--- PASSAGE PROVIDED Enclosed Below ---

The First, and Second, Battles of Selma

By David A. Carrino, Roundtable Historian
The Cleveland Civil War Roundtable
Copyright © 2014-2015, All Rights Reserved

Editor’s note: This article was the history brief for the May 2015 meeting of the Cleveland Civil War Roundtable.


On May 13, 1865 the last battle of the Civil War came to an end, or so most people say. The Civil War’s battles are considered by most people to have taken place between April 12, 1861 and May 13, 1865, because this time period encompasses what are generally accepted to be the Civil War’s first battle and its last battle. But not every ‘Civil War battle’ took place between April 12, 1861, the date of the battle of Fort Sumter, and May 12-13, 1865, the date of the battle of Palmito Ranch, which is considered to be the last battle of the Civil War. In other history briefs of the 2014-2015 Cleveland Civil War Roundtable session, I wrote about two ‘Civil War battles’ that occurred outside of the generally accepted Civil War time frame. One of these battles was the firing on the Star of the West in Charleston harbor on January 9, 1861, which some consider the Civil War’s first battle. The other was the battle of Buena Vista on February 22-23, 1847 in the Mexican-American War, which, in a nod toward attention-grabbing unconventionality, I called the decisive battle of the Civil War. (These history briefs are titled, respectively, Repositioning History’s Demarcations and The Decisive Battle of the Civil War: An Unlikely Nomination.)

--- End of Enclosed PASSAGE PROVIDED ---
--- SUPPLIED INFORMATION Enclosed Below ---

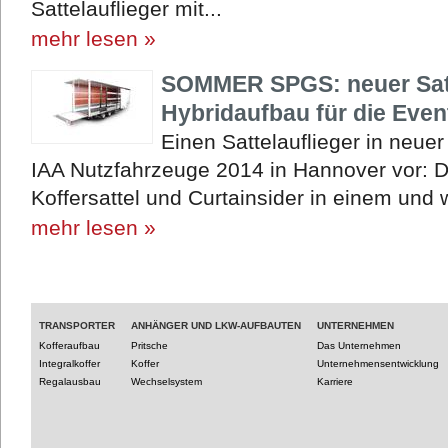
Sattelauflieger mit...
mehr lesen »
SOMMER SPGS: neuer Satte
Hybridaufbau für die Event
Einen Sattelauflieger in neu
IAA Nutzfahrzeuge 2014 in Hannover vor:
Koffersattel und Curtainsider in einem und wu
mehr lesen »
TRANSPORTER
ANHÄNGER UND LKW-AUFBAUTEN
UNTERNEHMEN
Kofferaufbau
Pritsche
Das Unternehmen
Integralkoffer
Koffer
Unternehmensentwicklung
Regalausbau
Wechselsystem
Karriere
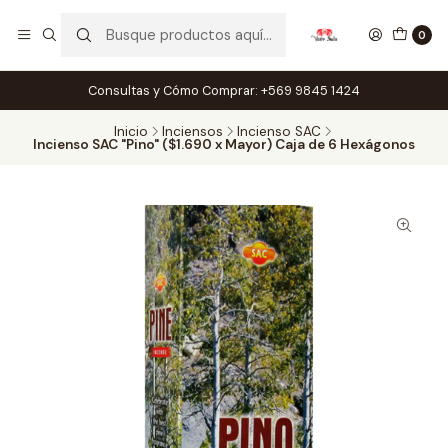
0
Consultas y Cómo Comprar: +569 9845 1424
Inicio
Inciensos
Incienso SAC
Incienso SAC "Pino" ($1.690 x Mayor) Caja de 6 Hexágonos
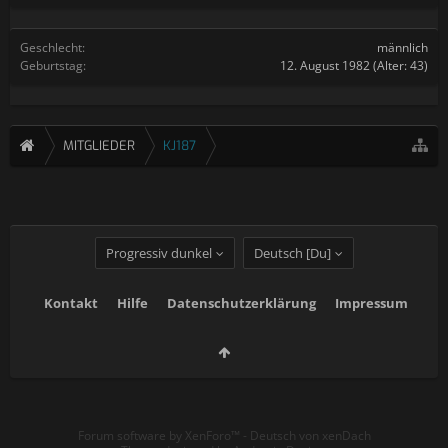
Geschlecht:
männlich
Geburtstag:
12. August 1982
(Alter: 43)
MITGLIEDER
KJ187
Progressiv dunkel
Deutsch [Du]
Kontakt
Hilfe
Datenschutzerklärung
Impressum
Forum software by XenForo™
-
Deutsch von xenDach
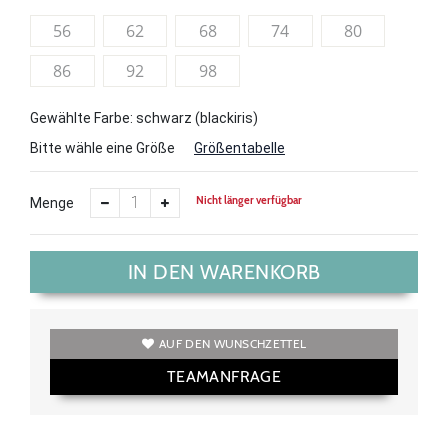
56
62
68
74
80
86
92
98
Gewählte Farbe: schwarz (blackiris)
Bitte wähle eine Größe
Größentabelle
Nicht länger verfügbar
Menge
IN DEN WARENKORB
AUF DEN WUNSCHZETTEL
TEAMANFRAGE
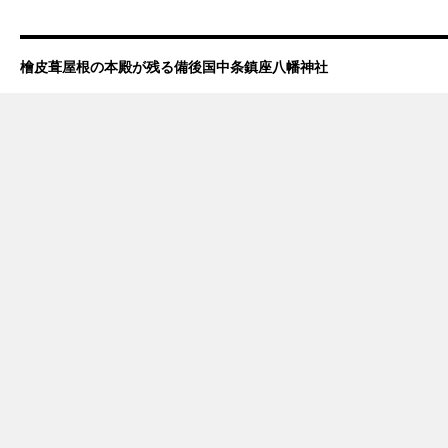
檜皮葺屋根の本殿が残る備後国中条鎮座八幡神社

--- End of Enclosed SUPPLIED INFORMATION ---

EXPLORE THE MATERIAL
[1] According to the article on the battles of Selma, which battle is considered the last battle of the Civil War?
[2] List every battle that the article on the battles of Selma gives a date for, along with that date.
[3] Continue the article on the battles of Selma, starting right after its last sentence.
The records are separate material and have nothing to do with the article on the battles of Selma.

RESPONSES
[1] The battle of Palmito Ranch, on May 12-13, 1865.

[2]
- The battle of Fort Sumter: April 12, 1861
- The battle of Palmito Ranch: May 12-13, 1865
- The firing on the Star of the West in Charleston harbor: January 9, 1861
- The battle of Buena Vista: February 22-23, 1847

[3]
Another ‘Civil War battle’ that occurred outside of the generally accepted Civil War time frame had its 50th anniversary near the end of the Civil War’s sesquicentennial. This battle happened in Selma, Alabama on March 7, 1965, when civil rights protesters attempted to march to Montgomery, but were stopped by Alabama state troopers and local police, who beat the protesters. In the context of the Civil War, this battle can be designated the second battle of Selma. The first battle of Selma took place during the time period that is generally associated with the Civil War, namely April 2, 1865, or almost 100 years before the second battle of Selma. One noteworthy aspect of the first battle of Selma is the commanders of the two armies that fought there. The leader of the Union forces was James H. Wilson, and the commander of the Confederate forces was none other than Nathan Bedford Forrest. Forrest needs no introduction, but Wilson is not so well known, although he holds a very notable Civil War distinction that he earned shortly after the first battle of Selma.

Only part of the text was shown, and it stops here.